M.D. numero 38, 14 dicembre 2005

Trial
Insufficienza di vitamina D e fratture
di Livia Tonti

In quasi tutti i pazienti ricoverati per fratture da trauma minimo si riscontra una ipovitaminosi D: è quanto emerge da un recente studio, che fornisce ulteriori elementi di approfondimento sull’importanza di un adeguato apporto di questa vitamina nei soggetti ad alto rischio di fratture

C
onoscere a fondo i meccanismi che intervengono nella fragilità ossea può permettere di acquisire informazioni che consentano di migliorare la gestione di coloro che sono a rischio di osteoporosi e di prevenire, possibilmente, diverse fratture spontanee o da piccoli traumi.
In questo senso, riveste uno spiccato interesse un recentissimo studio di Simonelli et al (Curr Med Res Opin 2005; 21: 1069-74) che arricchisce le informazioni a disposizione sul ruolo svolto in quest’ambito dalla carenza di vitamina D.
L’intento dello studio di Simonelli è stato quello di registrare la prevalenza di casi di insufficienza di questa vitamina in una popolazione adulta ricoverata per fratture dovute a traumi minimi e presumibilmente affetta da osteoporosi, da quanto deducibile sulla base della storia clinica.
Sono stati perciò coinvolti 82 soggetti con più di 50 anni ricoverati consecutivamente per fratture del femore o degli arti in seguito a un trauma minimo.
La concentrazione media di 25(OH)D (25-idrossivitamina D o calcifediolo, metabolitano attivo della vitamina D) è risultata di 14.2 ng/mL, molto più bassa quindi dei 30 ng/mL considerati il valore soglia al di sotto del quale si delinea una condizione di ipovitaminosi.
Presentava concentrazioni di 25(OH)D al di sotto di questo valore il 97.4% dei pazienti, l’81% era al di sotto di 20 ng/mL e 1 su 5 presentava valori addirittura al di sotto dei 9 ng/mL (figura 1), evidenziando come in questa popolazione di soggetti con una propensione alle fratture i livelli di vitamina D siano molto ridotti.
Il ruolo svolto dalla vitamina D nell’assicurare l’assorbimento del calcio con la dieta e la normale mineralizzazione dell’osso è noto da tempo, ma più recentemente sono diverse le evidenze accumulatesi sulla sua importanza nel mantenere la forza muscolare e nel ridurre il rischio di fratture.
I risultati di questo studio, in aggiunta a quanto emerso da altre indagini condotte su popolazioni simili, evidenziano ulteriormente l’importante ruolo della vitamina D nella salute dell’osso, in particolare nel paziente con osteoporosi, e contribuiscono a giustificare quanto emerso da alcuni studi che hanno evidenziato come la supplementazione di vitamina D può contribuire a prevenire le fratture osteoporotiche (Endocr Rev 2002; 23: 560-9) e può aiutare nel processo di riparazione della frattura stessa (Calcif Tissue Int 2004; 75: 183-8).

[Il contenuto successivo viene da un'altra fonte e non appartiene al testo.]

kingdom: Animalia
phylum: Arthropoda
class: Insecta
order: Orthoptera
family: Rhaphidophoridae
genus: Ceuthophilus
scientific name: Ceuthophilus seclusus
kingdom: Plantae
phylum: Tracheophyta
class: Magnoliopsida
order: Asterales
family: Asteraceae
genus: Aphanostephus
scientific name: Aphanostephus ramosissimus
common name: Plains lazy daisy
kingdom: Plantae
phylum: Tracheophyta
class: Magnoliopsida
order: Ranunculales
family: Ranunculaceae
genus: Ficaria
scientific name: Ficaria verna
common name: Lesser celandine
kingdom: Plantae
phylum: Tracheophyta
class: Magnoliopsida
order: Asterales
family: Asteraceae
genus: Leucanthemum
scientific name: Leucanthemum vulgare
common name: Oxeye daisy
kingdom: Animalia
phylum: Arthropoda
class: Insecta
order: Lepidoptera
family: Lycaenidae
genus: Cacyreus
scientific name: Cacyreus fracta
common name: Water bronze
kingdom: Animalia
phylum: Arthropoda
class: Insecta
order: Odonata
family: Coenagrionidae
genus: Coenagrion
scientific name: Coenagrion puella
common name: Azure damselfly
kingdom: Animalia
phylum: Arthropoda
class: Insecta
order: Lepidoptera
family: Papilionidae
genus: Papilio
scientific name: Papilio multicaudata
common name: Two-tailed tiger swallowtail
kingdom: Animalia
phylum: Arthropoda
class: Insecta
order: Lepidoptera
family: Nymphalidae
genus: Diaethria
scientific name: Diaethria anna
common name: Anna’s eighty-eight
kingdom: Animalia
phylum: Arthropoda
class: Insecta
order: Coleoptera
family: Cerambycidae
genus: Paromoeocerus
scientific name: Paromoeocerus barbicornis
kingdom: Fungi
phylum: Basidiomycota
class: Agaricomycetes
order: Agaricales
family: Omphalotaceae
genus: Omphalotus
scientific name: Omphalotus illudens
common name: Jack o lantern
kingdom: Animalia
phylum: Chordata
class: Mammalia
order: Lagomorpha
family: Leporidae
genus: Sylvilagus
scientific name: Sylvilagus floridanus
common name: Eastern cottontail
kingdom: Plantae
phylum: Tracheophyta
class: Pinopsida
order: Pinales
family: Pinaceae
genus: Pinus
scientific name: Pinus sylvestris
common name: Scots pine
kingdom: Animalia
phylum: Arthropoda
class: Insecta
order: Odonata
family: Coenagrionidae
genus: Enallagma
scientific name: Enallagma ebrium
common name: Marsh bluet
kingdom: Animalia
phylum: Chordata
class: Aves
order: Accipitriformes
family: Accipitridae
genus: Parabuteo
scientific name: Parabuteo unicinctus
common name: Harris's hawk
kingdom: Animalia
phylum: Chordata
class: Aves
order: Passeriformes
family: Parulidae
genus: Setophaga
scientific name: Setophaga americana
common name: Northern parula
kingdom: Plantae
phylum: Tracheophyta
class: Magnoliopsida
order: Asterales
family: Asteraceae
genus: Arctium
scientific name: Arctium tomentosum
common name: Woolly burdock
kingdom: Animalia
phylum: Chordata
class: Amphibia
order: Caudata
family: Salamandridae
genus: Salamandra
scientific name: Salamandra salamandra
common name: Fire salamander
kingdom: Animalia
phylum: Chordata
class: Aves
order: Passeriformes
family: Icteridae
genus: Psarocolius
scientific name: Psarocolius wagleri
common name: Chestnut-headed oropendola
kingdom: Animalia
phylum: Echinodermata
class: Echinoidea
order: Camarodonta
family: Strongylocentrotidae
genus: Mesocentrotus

Le principali fonti di vitamina D
La vitamina D si forma principalmente nella pelle per azione dei raggi ultravioletti. Alla latitudine dell’Italia, è stato calcolato che basterebbe stare all’aperto un’ora al giorno, con almeno mani e viso scoperti, per soddisfare appieno al fabbisogno di questa vitamina. La produzione cutanea può tuttavia essere ridotta dalla melanina (che riduce l’azione dei raggi UV sui precursori della vitamina D presenti nella pelle) e l’invecchiamento (che riduce invece la concentrazione di tali precursori).
Pochi alimenti (soprattutto i pesci grassi come aringhe, sgombri, tonno, salmone, sardine, latterini, alici e, in minore quantità, uovo e fegato) contengono quantità significative di vitamina D, tanto che in alcuni Paesi sono in vendita alimenti “fortificati” con un’aggiunta artificiale di vitamina D. In alcuni casi può essere consigliata, sotto controllo medico, la supplementazione.